Return a copy of every line in the records that includes the word "down".

[Stored data]
*** Block opens ***

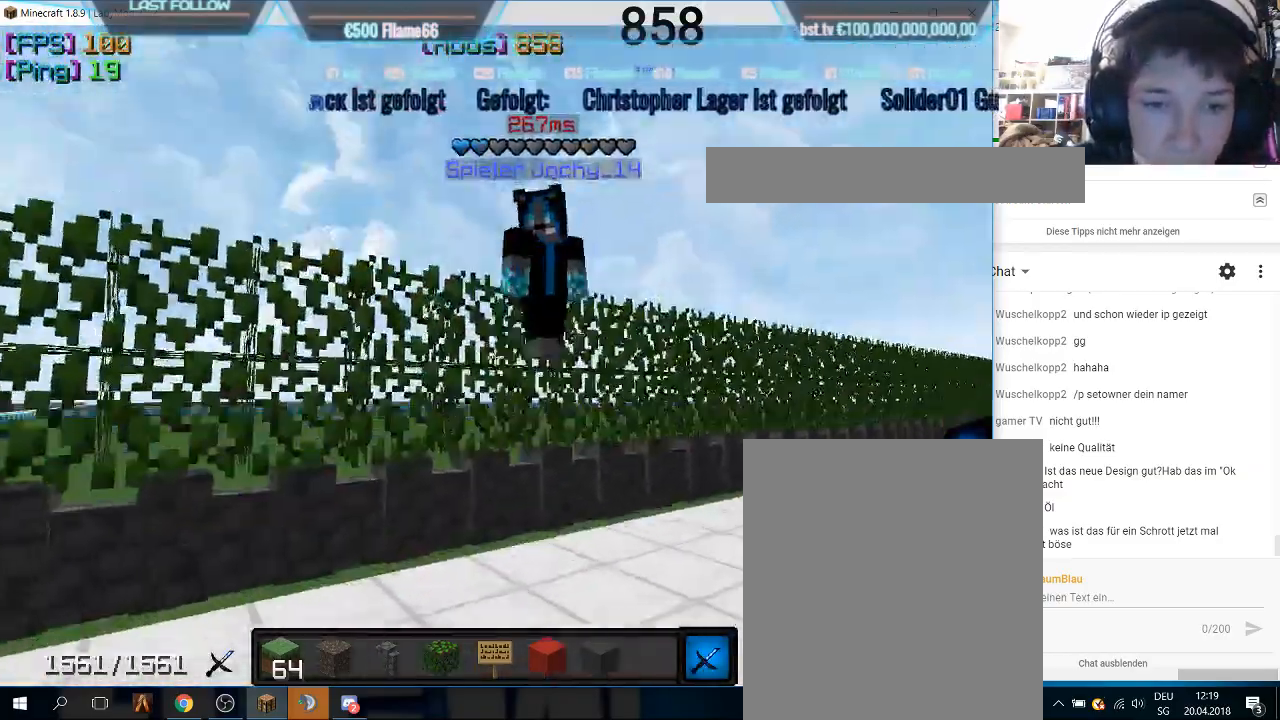
{"keys": ["w"], "mouse": ["left"], "events": [[67, "mouse_left", "down"], [267, "mouse_left", "up"], [400, "mouse_left", "down"]]}
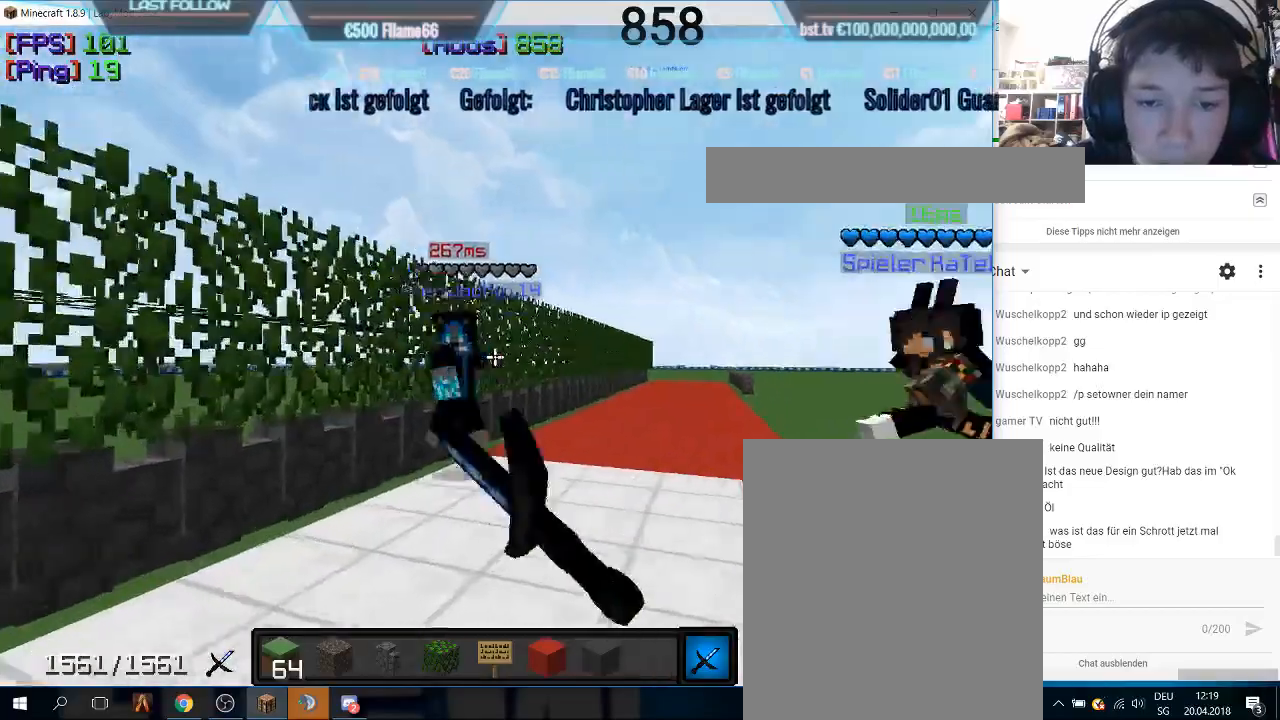
{"keys": ["w"], "mouse": ["left"], "events": [[100, "mouse_left", "up"], [367, "w", "up"], [400, "w", "down"], [467, "mouse_left", "down"]]}
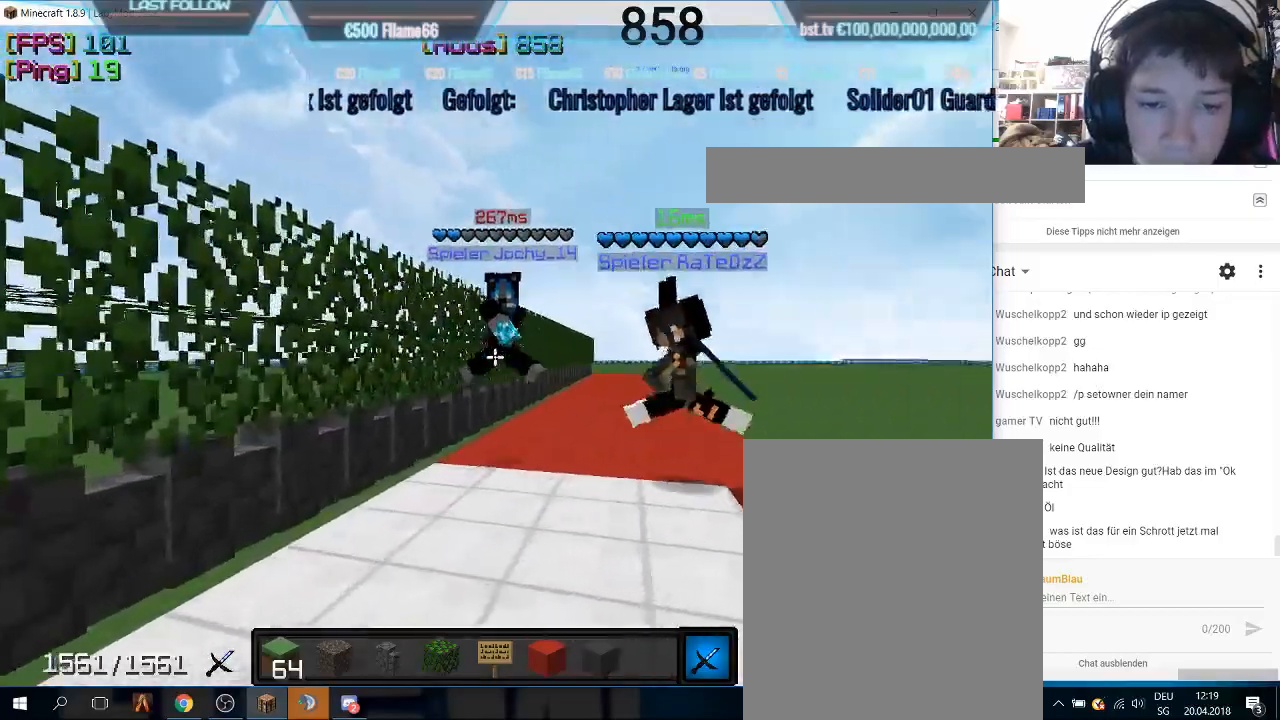
{"keys": ["w"], "mouse": [], "events": [[167, "mouse_left", "up"]]}
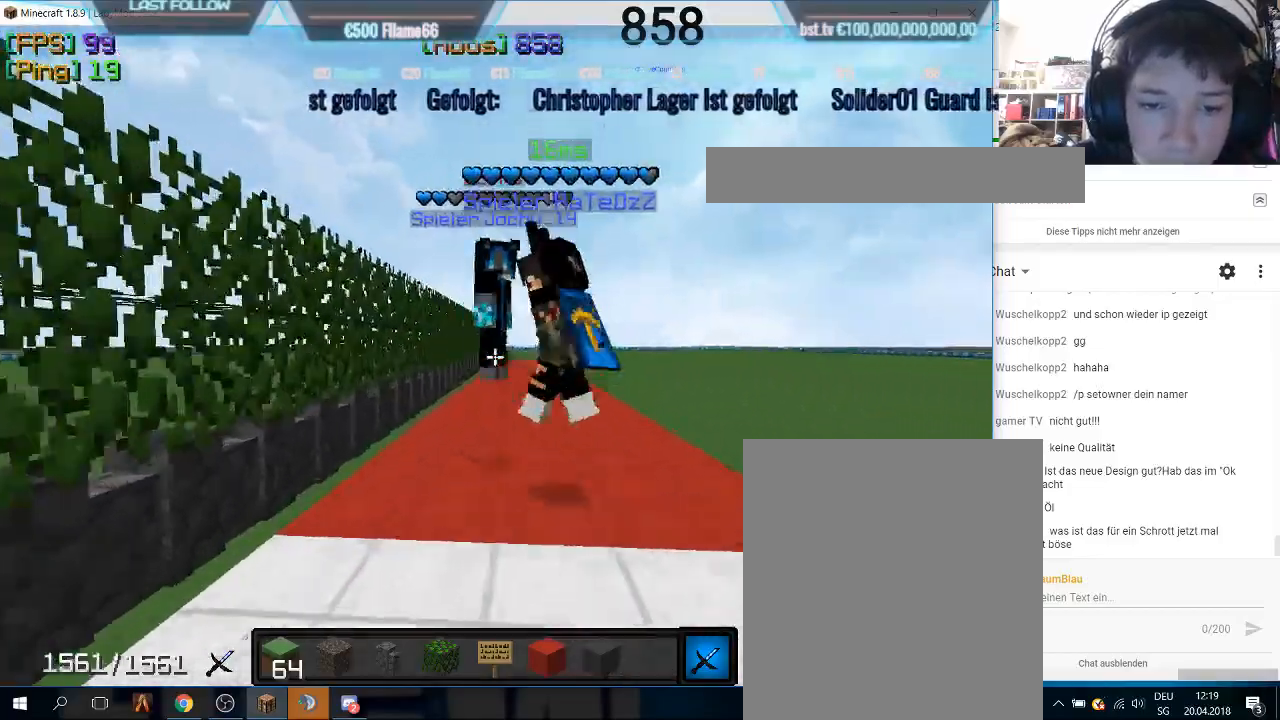
{"keys": ["w"], "mouse": [], "events": []}
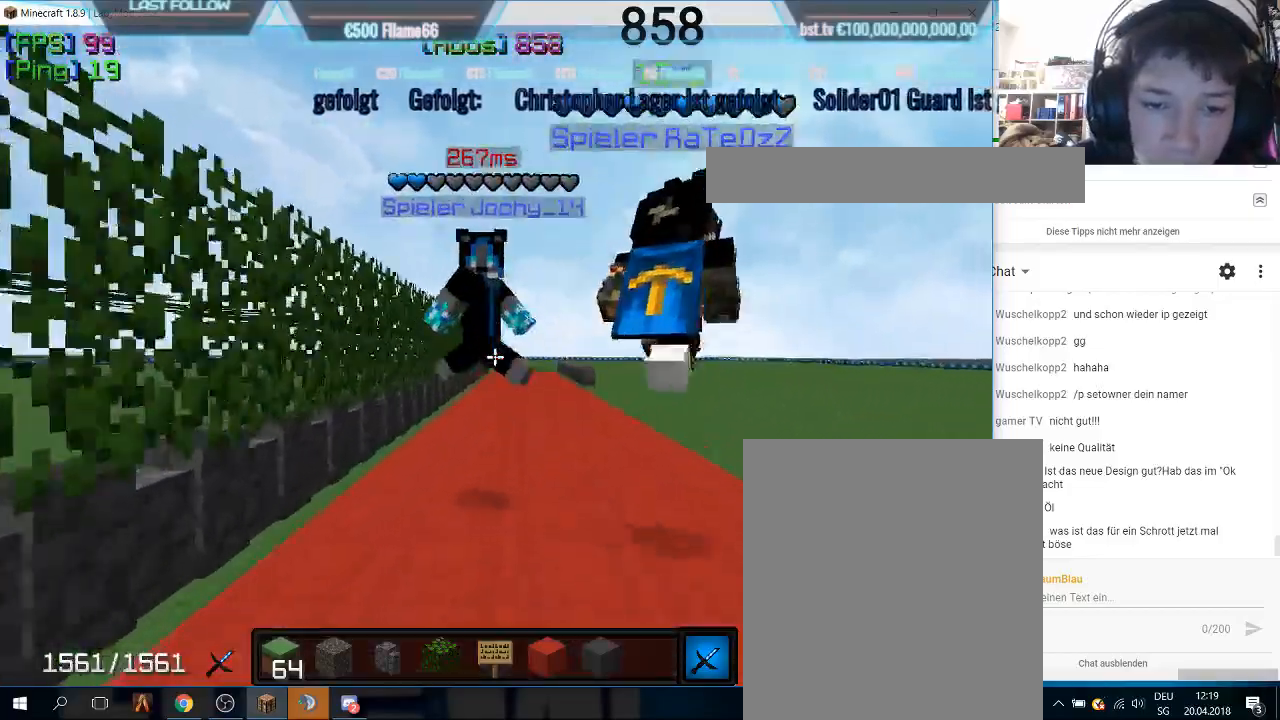
{"keys": ["w"], "mouse": ["left"], "events": [[500, "mouse_left", "down"]]}
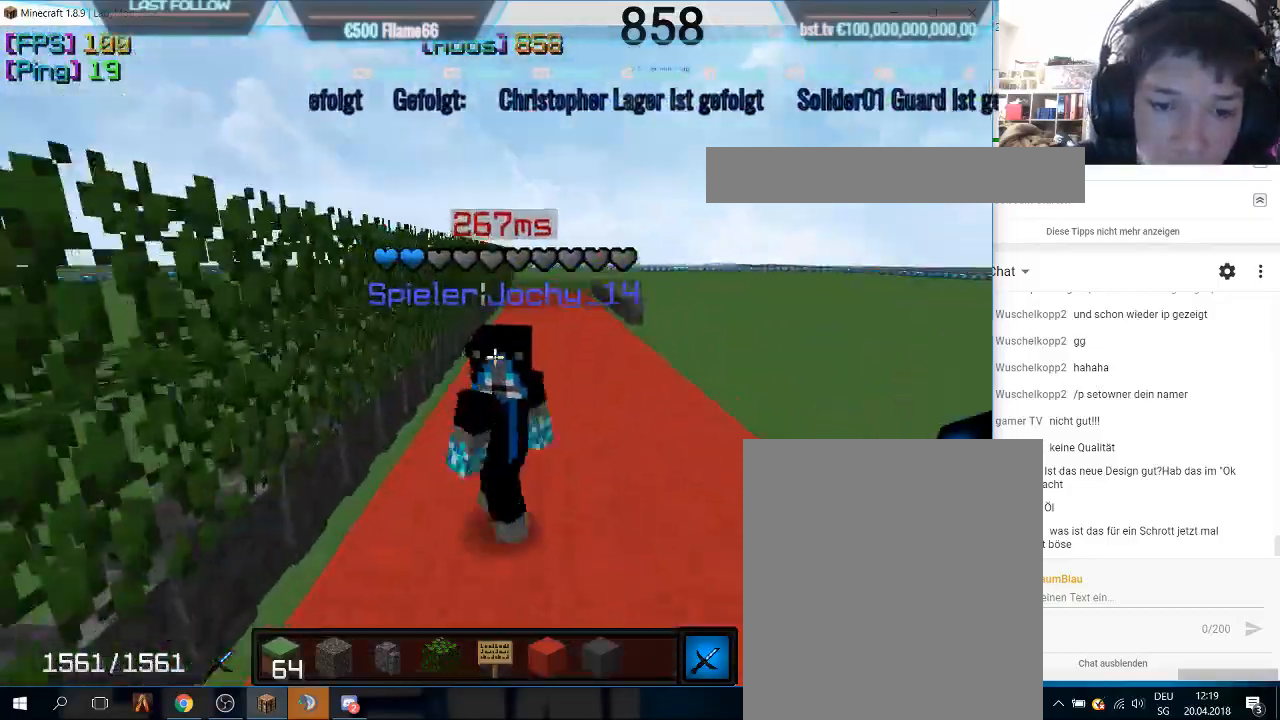
{"keys": ["s"], "mouse": [], "events": [[100, "w", "up"], [167, "mouse_left", "up"], [333, "s", "down"]]}
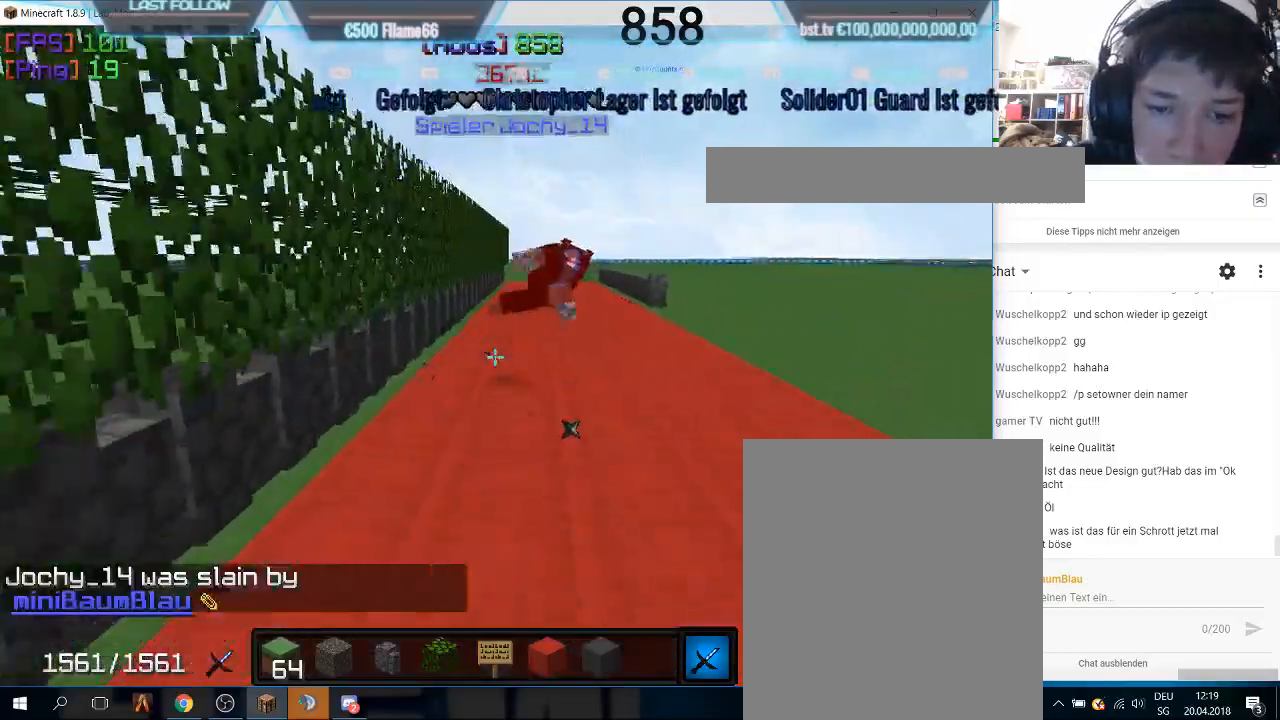
{"keys": ["s"], "mouse": [], "events": []}
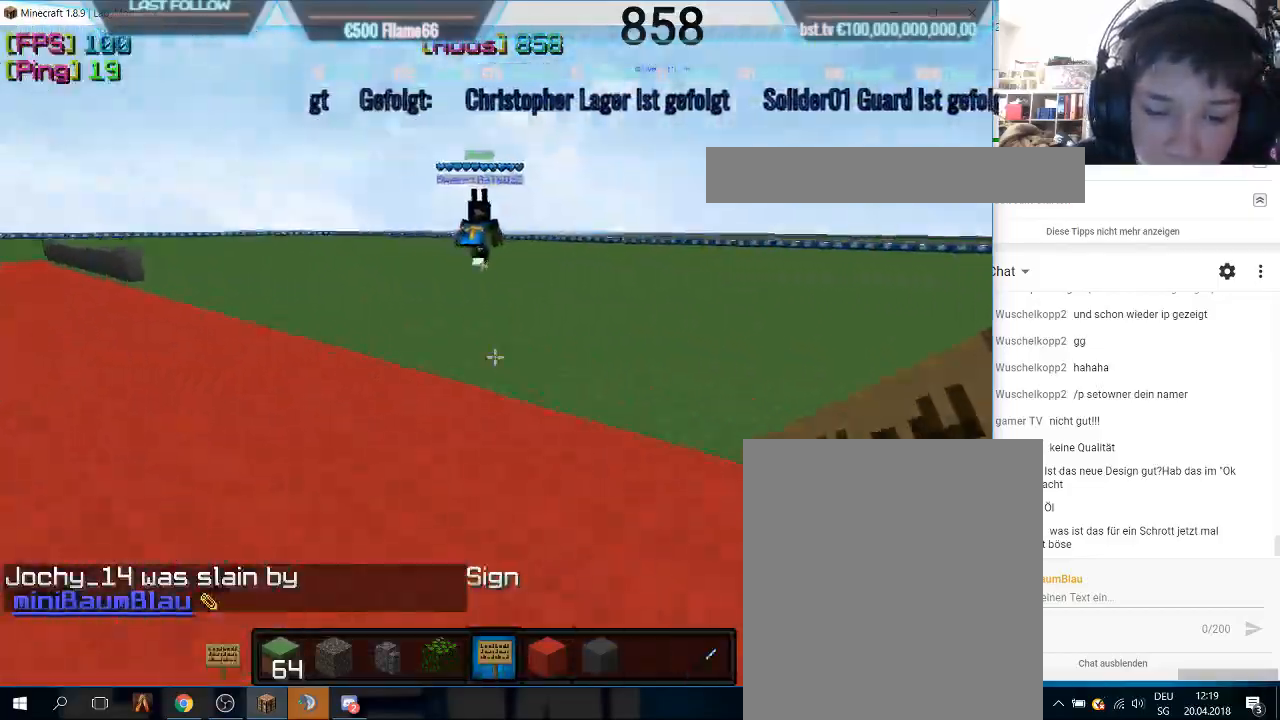
{"keys": [], "mouse": [], "events": [[100, "s", "up"]]}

*** Block closes ***

* Exercise response *
{"keys": ["w"], "mouse": ["left"], "events": [[67, "mouse_left", "down"], [267, "mouse_left", "up"], [400, "mouse_left", "down"]]}
{"keys": ["w"], "mouse": ["left"], "events": [[100, "mouse_left", "up"], [367, "w", "up"], [400, "w", "down"], [467, "mouse_left", "down"]]}
{"keys": ["w"], "mouse": ["left"], "events": [[500, "mouse_left", "down"]]}
{"keys": ["s"], "mouse": [], "events": [[100, "w", "up"], [167, "mouse_left", "up"], [333, "s", "down"]]}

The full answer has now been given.